Publicado em 06 de julho de 2026 · Última atualização: 06/07/2026
O que a NR-1 exige do RH em saúde mental
A atualização da Norma Regulamentadora nº 1 (NR-1) do Ministério do Trabalho passou a exigir, de forma explícita, que empresas identifiquem, avaliem e controlem riscos psicossociais como parte do Programa de Gerenciamento de Riscos (PGR). Isso vale para toda organização com empregados CLT — de microempresas a multinacionais.
Na prática, o RH passa a ser corresponsável por documentar diagnóstico, plano de ação e evidências de controle dos fatores que podem gerar adoecimento mental relacionado ao trabalho: sobrecarga, assédio, jornada excessiva, falta de autonomia, insegurança e conflitos crônicos.
Passo 1 — Diagnóstico de Riscos Psicossociais (DRPS)
O DRPS é a base da adequação.
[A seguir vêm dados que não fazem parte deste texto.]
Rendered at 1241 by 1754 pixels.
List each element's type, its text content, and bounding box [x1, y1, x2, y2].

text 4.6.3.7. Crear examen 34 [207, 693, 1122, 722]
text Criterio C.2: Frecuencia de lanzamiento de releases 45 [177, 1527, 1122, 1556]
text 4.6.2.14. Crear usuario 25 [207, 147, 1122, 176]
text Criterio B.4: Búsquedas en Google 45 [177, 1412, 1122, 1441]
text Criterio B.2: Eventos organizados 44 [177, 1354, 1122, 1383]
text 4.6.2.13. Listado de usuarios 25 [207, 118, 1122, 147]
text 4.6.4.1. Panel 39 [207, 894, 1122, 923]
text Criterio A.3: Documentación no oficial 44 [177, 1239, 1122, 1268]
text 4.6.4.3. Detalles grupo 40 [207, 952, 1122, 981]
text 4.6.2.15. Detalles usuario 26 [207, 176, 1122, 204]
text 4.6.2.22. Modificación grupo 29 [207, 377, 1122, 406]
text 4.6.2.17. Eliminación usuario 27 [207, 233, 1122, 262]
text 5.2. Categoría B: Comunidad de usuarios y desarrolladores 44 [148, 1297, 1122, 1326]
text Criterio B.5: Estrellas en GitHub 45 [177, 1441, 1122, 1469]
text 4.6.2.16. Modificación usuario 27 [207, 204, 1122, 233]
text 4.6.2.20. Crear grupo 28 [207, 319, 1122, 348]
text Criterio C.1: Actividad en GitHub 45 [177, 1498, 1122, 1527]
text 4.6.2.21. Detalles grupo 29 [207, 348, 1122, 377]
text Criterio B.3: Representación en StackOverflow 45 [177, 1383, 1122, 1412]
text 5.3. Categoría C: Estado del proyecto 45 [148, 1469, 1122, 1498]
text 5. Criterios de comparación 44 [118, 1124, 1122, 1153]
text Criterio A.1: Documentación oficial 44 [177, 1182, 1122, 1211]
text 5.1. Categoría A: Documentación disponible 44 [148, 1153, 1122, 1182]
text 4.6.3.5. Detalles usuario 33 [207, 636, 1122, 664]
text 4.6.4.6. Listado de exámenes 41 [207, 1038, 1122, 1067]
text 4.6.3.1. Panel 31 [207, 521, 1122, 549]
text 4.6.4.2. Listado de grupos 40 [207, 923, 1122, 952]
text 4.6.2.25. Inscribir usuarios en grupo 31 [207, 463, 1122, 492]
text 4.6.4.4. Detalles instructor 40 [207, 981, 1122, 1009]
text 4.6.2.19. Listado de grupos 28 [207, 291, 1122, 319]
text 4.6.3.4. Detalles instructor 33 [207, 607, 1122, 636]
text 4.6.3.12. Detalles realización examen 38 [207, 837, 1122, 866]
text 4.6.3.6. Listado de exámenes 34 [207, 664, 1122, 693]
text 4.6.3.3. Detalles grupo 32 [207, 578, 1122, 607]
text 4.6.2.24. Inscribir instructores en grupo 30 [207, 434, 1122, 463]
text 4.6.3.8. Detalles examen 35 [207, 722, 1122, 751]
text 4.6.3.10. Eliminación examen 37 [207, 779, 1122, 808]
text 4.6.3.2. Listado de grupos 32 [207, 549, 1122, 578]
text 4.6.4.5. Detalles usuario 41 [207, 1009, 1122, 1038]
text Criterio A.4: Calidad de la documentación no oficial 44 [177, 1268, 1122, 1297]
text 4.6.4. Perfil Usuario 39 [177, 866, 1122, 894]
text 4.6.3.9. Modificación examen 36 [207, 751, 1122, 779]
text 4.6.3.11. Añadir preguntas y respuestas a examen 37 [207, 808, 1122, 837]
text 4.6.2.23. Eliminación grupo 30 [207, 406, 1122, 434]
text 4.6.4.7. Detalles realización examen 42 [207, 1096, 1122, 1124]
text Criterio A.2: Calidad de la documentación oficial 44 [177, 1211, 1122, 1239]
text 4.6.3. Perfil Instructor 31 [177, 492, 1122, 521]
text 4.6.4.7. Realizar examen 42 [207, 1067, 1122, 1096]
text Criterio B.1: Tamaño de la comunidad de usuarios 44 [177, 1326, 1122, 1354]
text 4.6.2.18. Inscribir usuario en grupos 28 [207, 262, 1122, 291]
É um levantamento técnico, conduzido por psicólogo, que combina questionários validados (COPSOQ, JCQ, ERI), entrevistas qualitativas com lideranças e análise de indicadores internos de RH — absenteísmo, turnover, afastamentos por CID-F e reclamações no canal de ética.
- Mapear exposição por área, cargo e turno.
- Classificar riscos por probabilidade e severidade.
- Priorizar ações por criticidade e viabilidade.
- Gerar relatório técnico assinado por profissional habilitado.
Passo 2 — Plano de Ação e integração ao PGR
O resultado do DRPS precisa virar ações concretas, com responsáveis, prazos e indicadores. Essas ações são registradas no PGR ao lado dos riscos físicos, químicos e ergonômicos — a NR-1 trata risco psicossocial no mesmo patamar.
Exemplos: revisão de escalas, política antiassédio ativa, capacitação de lideranças em saúde mental, canal de escuta psicológica, programa de retorno ao trabalho após afastamento por CID-F e psicólogo in company.
Passo 3 — Programa contínuo e evidências
A NR-1 não aceita ação pontual. O RH precisa manter um programa contínuo, com reavaliação periódica do DRPS (mínimo anual, ou sempre que houver mudança relevante) e evidências arquivadas por, no mínimo, 20 anos.
Guarde: relatório do DRPS, plano de ação assinado, atas de treinamentos, registros de atendimentos psicológicos (sem quebra de sigilo), comunicados internos e indicadores mensais de absenteísmo e afastamento.
Erros mais comuns de RHs na adequação à NR-1
- Aplicar apenas pesquisa de clima e chamar de DRPS.
- Tratar saúde mental como benefício, não como gestão de risco.
- Não integrar as ações ao PGR formal da empresa.
- Delegar 100% ao SESMT sem envolver liderança direta.
- Não reavaliar o DRPS após mudanças estruturais.
Perguntas frequentes sobre a NR-1
O que muda com a NR-1 de saúde mental em 2025/2026?
A NR-1 passou a exigir formalmente a identificação, avaliação e controle de riscos psicossociais no ambiente de trabalho, integrados ao Programa de Gerenciamento de Riscos (PGR). Toda empresa, de qualquer porte, precisa registrar diagnóstico, plano de ação e evidências.
O que é DRPS (Diagnóstico de Riscos Psicossociais)?
DRPS é o levantamento técnico dos fatores psicossociais que podem gerar adoecimento — sobrecarga, assédio, jornada, autonomia, apoio social — coletado por questionários validados, entrevistas e análise de indicadores como absenteísmo e turnover.
Micro e pequenas empresas também precisam cumprir a NR-1?
Sim. A obrigação vale para todas as empresas com empregados CLT. O nível de detalhamento do PGR e do plano de ação varia conforme o grau de risco e o porte, mas o dever de gerenciar riscos psicossociais é o mesmo.
Quais as penalidades por não adequar a empresa à NR-1?
Autuações fiscais do Ministério do Trabalho, multas administrativas, aumento do FAP (Fator Acidentário de Prevenção), passivos trabalhistas e responsabilização civil em casos de adoecimento comprovadamente relacionado ao trabalho.